Additionally, ORT-ORC rings have been linked to terrorist organizations, and profits from these criminal enterprises are funneled into the terrorist organizations. That’s why federal law enforcement is trying to separate these crimes from the more “benign” crimes of shoplifting or employee theft, and assigning stiffer penalties for these crimes. Today, ORT-ORC groups will include people working on the inside as employees of the retailers.

Exposure to litigation has always been a problem for retailers; recent changes in two areas are drawing the attention of trial lawyers across the country, who have jumped upon the “insufficient security lawsuit” runaway train that is speeding uncontrolled into the shopping centers and malls of America. Every year, thousands of retailers are sued. Many times for things they didn’t even know they could be liable for. Trial attorneys are one of the largest groups of lobbyists in the country, and they have worked to create laws to increase the level of vicarious liability to retailers. Retailers have exposure to a number of vicarious liability lawsuits, including claims of insufficient security. The following are two such cases:

When a 79-year-old woman was abducted in midday from a grocery store parking lot and killed, the grocery store owner was faced with a wrongful-death lawsuit because of insufficient security. The State Supreme Court held the store owner liable, stating that the store owner had a duty to provide security for its patrons. In 2010, the average wrongful death award was $11.8 million.
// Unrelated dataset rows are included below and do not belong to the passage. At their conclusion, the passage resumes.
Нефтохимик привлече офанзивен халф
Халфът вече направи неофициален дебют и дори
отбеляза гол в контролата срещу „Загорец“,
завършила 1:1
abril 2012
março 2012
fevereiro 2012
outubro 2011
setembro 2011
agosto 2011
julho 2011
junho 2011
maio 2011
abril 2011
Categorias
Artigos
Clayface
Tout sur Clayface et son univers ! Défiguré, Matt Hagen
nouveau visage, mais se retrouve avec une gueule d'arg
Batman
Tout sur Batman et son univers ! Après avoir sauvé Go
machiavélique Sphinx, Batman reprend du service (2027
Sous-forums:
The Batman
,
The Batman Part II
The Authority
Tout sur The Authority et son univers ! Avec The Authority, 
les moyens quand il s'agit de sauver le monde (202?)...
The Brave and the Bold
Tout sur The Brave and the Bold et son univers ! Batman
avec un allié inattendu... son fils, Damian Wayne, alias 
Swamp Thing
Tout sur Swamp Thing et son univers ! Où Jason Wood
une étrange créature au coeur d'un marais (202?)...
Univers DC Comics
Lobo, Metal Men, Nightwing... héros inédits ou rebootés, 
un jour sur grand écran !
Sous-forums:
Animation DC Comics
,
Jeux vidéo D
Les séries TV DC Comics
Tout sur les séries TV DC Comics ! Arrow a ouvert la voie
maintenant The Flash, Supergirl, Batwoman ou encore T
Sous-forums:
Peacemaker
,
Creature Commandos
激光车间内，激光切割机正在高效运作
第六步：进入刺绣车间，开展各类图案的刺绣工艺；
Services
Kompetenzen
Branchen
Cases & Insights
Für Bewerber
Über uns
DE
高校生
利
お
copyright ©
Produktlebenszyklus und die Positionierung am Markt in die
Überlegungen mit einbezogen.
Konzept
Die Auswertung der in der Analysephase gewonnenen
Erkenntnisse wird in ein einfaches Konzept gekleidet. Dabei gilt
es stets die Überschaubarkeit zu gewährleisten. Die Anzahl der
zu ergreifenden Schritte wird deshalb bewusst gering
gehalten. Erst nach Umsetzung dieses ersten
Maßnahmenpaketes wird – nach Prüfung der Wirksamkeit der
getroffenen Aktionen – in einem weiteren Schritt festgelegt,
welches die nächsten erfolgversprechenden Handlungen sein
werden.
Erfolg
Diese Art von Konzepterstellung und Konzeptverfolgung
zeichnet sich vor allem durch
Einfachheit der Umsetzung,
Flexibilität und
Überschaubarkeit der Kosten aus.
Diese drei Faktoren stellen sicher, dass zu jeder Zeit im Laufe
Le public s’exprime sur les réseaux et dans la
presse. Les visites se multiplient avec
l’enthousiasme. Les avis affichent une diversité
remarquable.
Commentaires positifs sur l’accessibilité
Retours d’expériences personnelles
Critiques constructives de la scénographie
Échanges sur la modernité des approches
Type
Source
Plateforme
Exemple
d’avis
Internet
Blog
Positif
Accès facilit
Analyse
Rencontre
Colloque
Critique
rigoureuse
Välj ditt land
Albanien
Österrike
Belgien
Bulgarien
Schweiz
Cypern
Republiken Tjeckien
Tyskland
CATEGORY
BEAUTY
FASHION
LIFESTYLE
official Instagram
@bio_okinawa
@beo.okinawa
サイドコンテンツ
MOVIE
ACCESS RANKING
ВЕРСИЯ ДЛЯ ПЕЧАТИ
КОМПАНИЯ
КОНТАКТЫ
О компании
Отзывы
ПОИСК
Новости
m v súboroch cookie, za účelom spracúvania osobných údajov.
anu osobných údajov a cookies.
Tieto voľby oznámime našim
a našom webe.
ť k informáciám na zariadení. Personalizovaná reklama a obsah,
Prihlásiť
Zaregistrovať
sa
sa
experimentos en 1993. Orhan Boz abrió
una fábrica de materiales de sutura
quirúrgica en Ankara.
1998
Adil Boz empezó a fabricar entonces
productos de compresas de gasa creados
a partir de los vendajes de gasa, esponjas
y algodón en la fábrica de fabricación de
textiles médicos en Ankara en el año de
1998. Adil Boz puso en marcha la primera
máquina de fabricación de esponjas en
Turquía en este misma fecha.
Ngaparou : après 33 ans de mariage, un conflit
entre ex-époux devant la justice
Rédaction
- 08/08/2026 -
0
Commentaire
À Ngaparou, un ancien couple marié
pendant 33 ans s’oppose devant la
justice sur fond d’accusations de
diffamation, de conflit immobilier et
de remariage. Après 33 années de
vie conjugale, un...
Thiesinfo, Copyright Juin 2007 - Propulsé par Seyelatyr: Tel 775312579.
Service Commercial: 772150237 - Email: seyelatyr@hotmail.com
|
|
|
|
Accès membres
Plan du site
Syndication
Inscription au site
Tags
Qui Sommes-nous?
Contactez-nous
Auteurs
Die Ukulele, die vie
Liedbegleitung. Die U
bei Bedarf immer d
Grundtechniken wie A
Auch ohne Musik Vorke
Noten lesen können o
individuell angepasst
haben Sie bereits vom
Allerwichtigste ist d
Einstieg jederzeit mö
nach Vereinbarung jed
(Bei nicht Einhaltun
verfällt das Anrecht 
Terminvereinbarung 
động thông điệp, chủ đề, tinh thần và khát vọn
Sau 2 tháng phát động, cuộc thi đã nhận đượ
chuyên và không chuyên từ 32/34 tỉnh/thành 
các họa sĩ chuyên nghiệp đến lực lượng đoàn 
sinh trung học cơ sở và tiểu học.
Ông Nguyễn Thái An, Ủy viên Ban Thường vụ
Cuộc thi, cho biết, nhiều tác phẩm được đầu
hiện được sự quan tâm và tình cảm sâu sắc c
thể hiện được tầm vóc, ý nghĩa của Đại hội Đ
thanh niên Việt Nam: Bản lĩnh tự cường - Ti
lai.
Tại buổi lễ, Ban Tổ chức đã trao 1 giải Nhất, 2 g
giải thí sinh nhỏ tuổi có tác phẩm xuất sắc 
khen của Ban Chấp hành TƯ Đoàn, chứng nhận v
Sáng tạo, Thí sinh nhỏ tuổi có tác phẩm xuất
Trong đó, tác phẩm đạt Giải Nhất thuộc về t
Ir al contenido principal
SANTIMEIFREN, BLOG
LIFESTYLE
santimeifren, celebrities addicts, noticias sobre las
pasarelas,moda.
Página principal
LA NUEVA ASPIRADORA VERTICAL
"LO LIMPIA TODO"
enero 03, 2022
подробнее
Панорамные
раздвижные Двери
The wife of a man who was shot and killed in a movie theater was awarded $6.6 million, because of “insufficient security” at the mall where the theater was located. The plaintiffs sued, claiming the defendant failed to provide visible security, which would have had a “scarecrow” effect on criminals. The defendant argued that although no security presence was visible, the security was adequate for the area. The jury felt otherwise.

The other area is “slips and falls,” which retailers have dealt with (up until this time) by simply licking their wounds and paying off settlements. A study, which took place in 2001, revealed that the average jury verdict award was $31,312; with one of the highest jury awards being $264,000.  However, in 2006, the average jury award for a slip and fall was $189,000. What’s even more surprising, however, is the fact that among all of the slip-and-fall cases that occurred in 2006, only two made it to a jury award; meaning that mostly all were being settled before they made it to court. Insurance adjusters who provide actuarial data now believe that the average out-of-court settlement for slips and falls has risen 25 percent higher than the average jury award settlement in 2001.

So if you’re a retailer, you count upon your loss prevention services providers to supply the right mix of services designed to mitigate the risks. Just like death and taxes, retail shrinkage is something you just can’t avoid in life; and retailers know that all too well.

Author’s note: Sources to be credited for information included in this article are The Advanced Floor Safety Group; The American Society for Asset Protection; and The National Retail Federation 2010 ORT Report.